Because of the nature of land in Florida, the "underground" Utilidors are actually the ground floor of the building. Then they dumped the sand from digging Seven Seas Lagoon all over the top of it and built most of the Magic Kingdom on that. As you walk from Fantasyland to Liberty Square, past the old Skyway building, the path goes abruptly downhill: this is at one limit of that buried ground floor.
Another limit of that ground floor is one wall of the 20,000 Leagues lagoon.
You can kind of think of the Utilidor wall as a book, at this point. There are pressures from the lagoon holding things one direction, pressures from everything that's been built atop that ground floor pushing the other way. Pull away of those pressures, and like removing a book-end, you risk the whole thing falling the other way.

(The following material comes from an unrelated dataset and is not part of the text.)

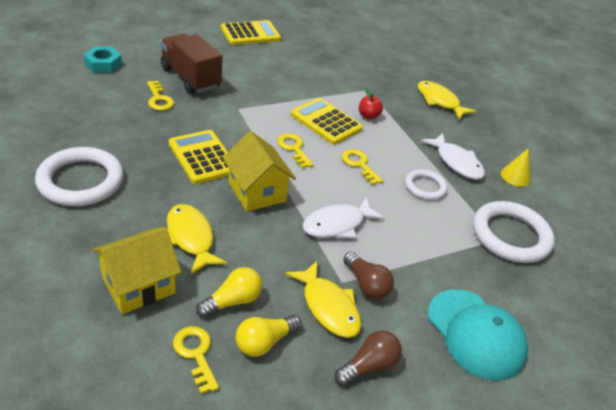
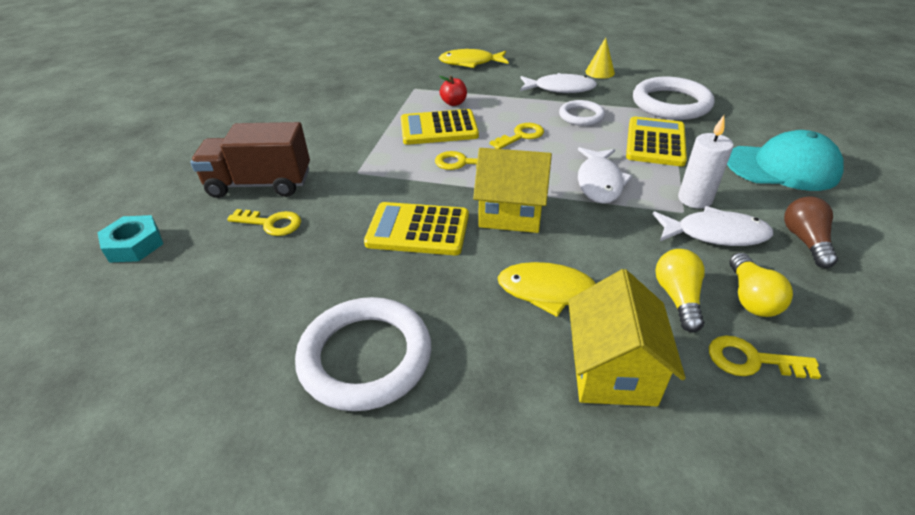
camera: 45 degrees left, 0 degrees up
(250, 34) = (234, 114): yellow calculator -> yellow calculator (655, 142)
(328, 307) = (715, 234): yellow fish -> white fish
(359, 164) = (521, 136): yellow key -> yellow key turned 135 degrees clockwise
(366, 285) = (694, 199): brown light bulb -> white candle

I don't think anyone is _positive_ that's what will happen if they drain the lagoon, but I think there have been enough smaller cave-ins that the experts think it's a real possibility.
Of course, if you throw enough money at it, even if the problem was the worst case scenario, something could be done. I think the fact that such prime real estate has lain so relatively unused for so long gives a hint at just how expensive fixing 20,000 Leagues is going to be.
It's unlikely the old subs from either location will ever be used as a ride, again. Too much maintenance, too little capacity, too slow to load.